Operational advice: if your team has more SQL experience, stick with SQL. Don’t chase technologies just to look modern. The database you know well is more productive than the “better” one you struggle to learn.
Practical Decision Guide
Here is a checklist we use on our projects:
- Data has predictable structure and strong relationships? → SQL (PostgreSQL/MySQL).
- Data is heterogeneous with variable attributes? → MongoDB.
- Complex aggregate reports needed? → SQL.
- Reading nested objects with many sub-entities? → MongoDB.
- Very high write volume and need horizontal scaling? → MongoDB.
- Strict transactional integrity required? → SQL.
- Team more experienced with SQL? → SQL.
What to Avoid
- Using MongoDB just because it is NoSQL without analyzing data. Common mistake: modeling many-to-many relationships by embedding arrays of IDs, then running slow queries on unindexed fields.
- Using SQL with EAV tables only for flexibility. Possible but becomes a performance and maintainability nightmare. Better to use MongoDB.
- Ignoring indexes. Both SQL and MongoDB need them. In MongoDB, compound indexes are critical for the aggregation pipeline.
In Summary — What to Do Now
- Analyze your real data: take a sample and try modeling it in SQL and MongoDB. See which schema feels more natural.
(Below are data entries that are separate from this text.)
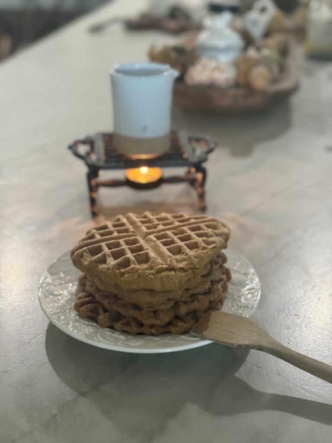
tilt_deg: -26.2
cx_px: 166
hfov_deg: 30.3
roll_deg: -0.3
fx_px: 614
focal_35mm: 48
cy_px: 222
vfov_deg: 39.7
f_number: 1.78
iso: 800
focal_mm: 6.76
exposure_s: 1/30
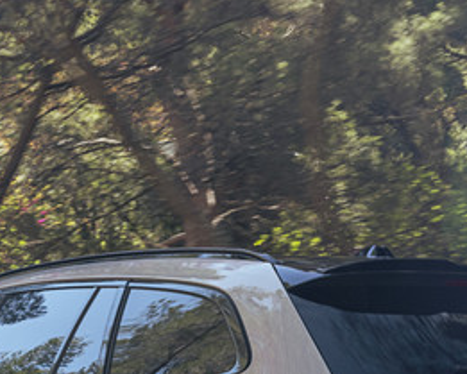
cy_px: 387
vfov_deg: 12.2
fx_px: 1728
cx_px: 417
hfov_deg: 15.2
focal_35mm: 125
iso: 125
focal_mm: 29
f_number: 9
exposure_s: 1/40
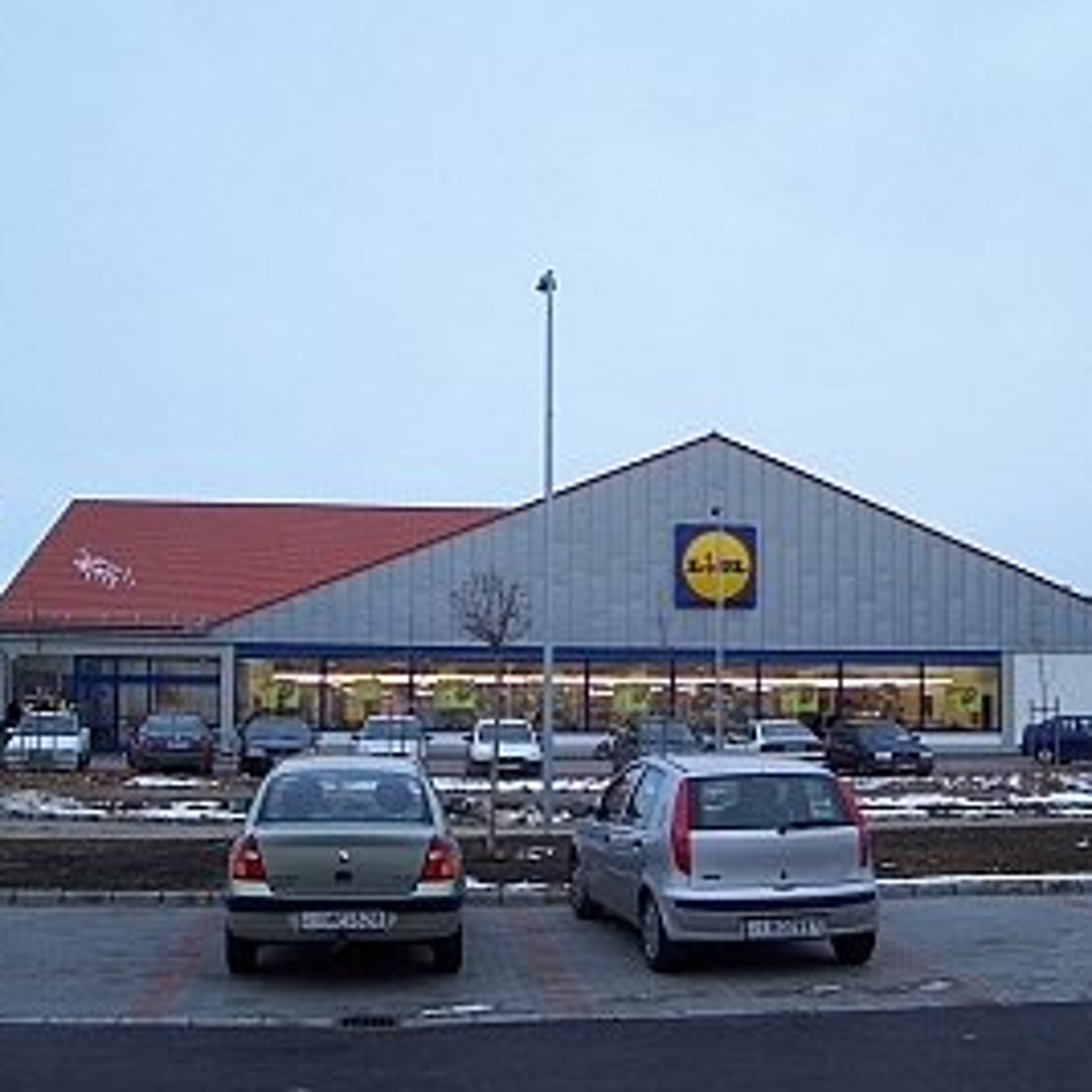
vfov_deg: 37.6
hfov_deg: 37.5
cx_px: 626
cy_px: 540
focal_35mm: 45
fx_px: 1606
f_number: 2.7
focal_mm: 5.6
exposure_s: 1/125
- Estimate your most frequent queries: for each, evaluate if SQL needs a JOIN or MongoDB a lookup. Do a quick benchmark.
- Decide based on total operational cost: not just licenses, but dev hours, maintenance, training.
- Don’t hybridize unless necessary: having both SQL and MongoDB in the same project adds complexity. If possible, pick one.
- Talk to a team that has made these choices before. We at Meteora Web do this every day. If you have doubts, let’s talk.
And remember: a database is not a religion. You can change your mind. But doing so after writing 50,000 lines of code is painful. Choose wisely, not by hype.